Without comment, the U.S. Supreme Court on Monday refused to disturb lower court rulings which upheld a 2011 Arizona law that only the two parties with the highest number of adherents get to be listed on the forms. The justices rebuffed contentions of the Arizona Libertarian Party that the practice is both unfair and illegal.

Monday’s ruling is a victory for Republicans who approved the law in what GOP lawmakers admitted was a bid to slow the tide of people not registering with their party. It also exhausts all avenues of appeal for the Libertarians.

Until 2011, those registering to vote were given a blank line to insert their preferred party choice.

Former state Sen. Frank Antenori, R-Tucson, who sponsored the legislation, said the result was that many people were leaving the space blank. The result was that they were registered as independent, unaffiliated with any party at all.

Antenori contended that some people probably wanted to list themselves with a party but just forgot.

With space on the registration form limited, Antenori said it was impossible to list all four parties recognized by the state at that time.
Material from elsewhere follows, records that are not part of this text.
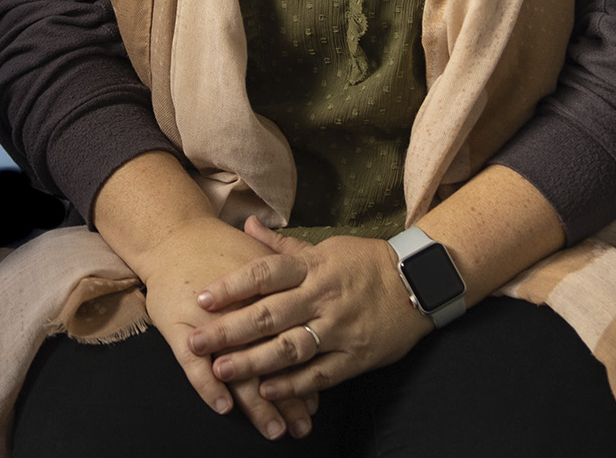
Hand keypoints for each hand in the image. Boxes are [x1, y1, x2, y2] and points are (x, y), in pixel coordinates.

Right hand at [132, 215, 320, 439]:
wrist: (174, 238)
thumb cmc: (219, 250)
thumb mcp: (260, 262)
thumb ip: (288, 288)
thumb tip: (315, 318)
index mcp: (265, 298)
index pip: (291, 344)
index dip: (305, 375)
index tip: (316, 404)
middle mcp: (242, 313)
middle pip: (271, 363)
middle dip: (288, 400)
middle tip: (301, 428)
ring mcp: (211, 324)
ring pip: (238, 372)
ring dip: (257, 405)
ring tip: (274, 430)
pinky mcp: (182, 330)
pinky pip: (194, 366)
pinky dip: (209, 388)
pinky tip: (223, 407)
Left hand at [187, 216, 431, 401]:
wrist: (419, 283)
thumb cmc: (365, 262)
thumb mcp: (326, 247)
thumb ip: (283, 245)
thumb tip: (248, 224)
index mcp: (313, 268)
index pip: (266, 273)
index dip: (233, 285)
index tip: (202, 297)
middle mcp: (322, 298)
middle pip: (270, 315)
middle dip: (230, 330)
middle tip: (196, 342)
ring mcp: (339, 330)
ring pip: (290, 348)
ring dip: (254, 362)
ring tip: (221, 372)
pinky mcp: (355, 358)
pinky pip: (319, 375)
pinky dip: (292, 384)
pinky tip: (265, 391)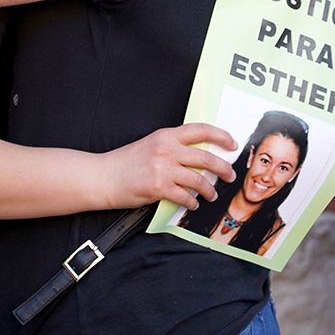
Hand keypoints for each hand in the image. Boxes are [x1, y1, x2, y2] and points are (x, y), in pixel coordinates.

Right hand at [100, 123, 237, 209]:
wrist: (103, 176)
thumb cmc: (124, 162)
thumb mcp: (150, 145)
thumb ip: (172, 147)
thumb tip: (197, 156)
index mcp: (165, 135)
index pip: (201, 130)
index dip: (221, 135)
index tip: (232, 143)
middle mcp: (166, 149)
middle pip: (206, 157)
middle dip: (223, 168)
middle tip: (229, 175)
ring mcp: (163, 168)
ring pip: (199, 180)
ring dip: (209, 190)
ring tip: (211, 194)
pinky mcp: (159, 187)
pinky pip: (185, 197)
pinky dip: (192, 202)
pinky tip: (192, 204)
So the decision was made to list just the two parties with the largest registration.

And those wanting a different affiliation have to fill in that party’s name on a line that’s less than an inch long.

Attorney David Hardy charged that was not fair.

He said those who might want to register with the Green or Libertarian parties might look at the revised form and conclude they “must not be real political parties or do not have ballot access, and thus there is no purpose to registering in them.”

More to the point, Hardy said the number of registrants is important: Arizona law links continued representation on the ballot to the number of adherents as well as votes cast in the previous election.

But Judge Wallace Tashima, writing for the 9th U.S. Circuit Court of Appeals, said Hardy failed to convince the court that the new law actually is a substantial burden to Libertarians. It was that ruling that the Supreme Court upheld on Monday.

“Plaintiffs failed to adduce any evidence — statistical, anecdotal or otherwise — that the registration form has, in fact, encouraged voters to register for the major parties over minor ones,” Tashima wrote. Nor was the court swayed by arguments that listing Republicans and Democrats alone would suggest that they are the only “real parties.”

“The alleged psychological effects that the registration form has on registering voters is sheer speculation,” Tashima wrote.

Conversely, the judge said giving preferential treatment to the parties with the overwhelming number of registrants “reduces the potential that an election official will incorrectly register a voter who wishes to affiliate with one of the state’s two most prominent parties.”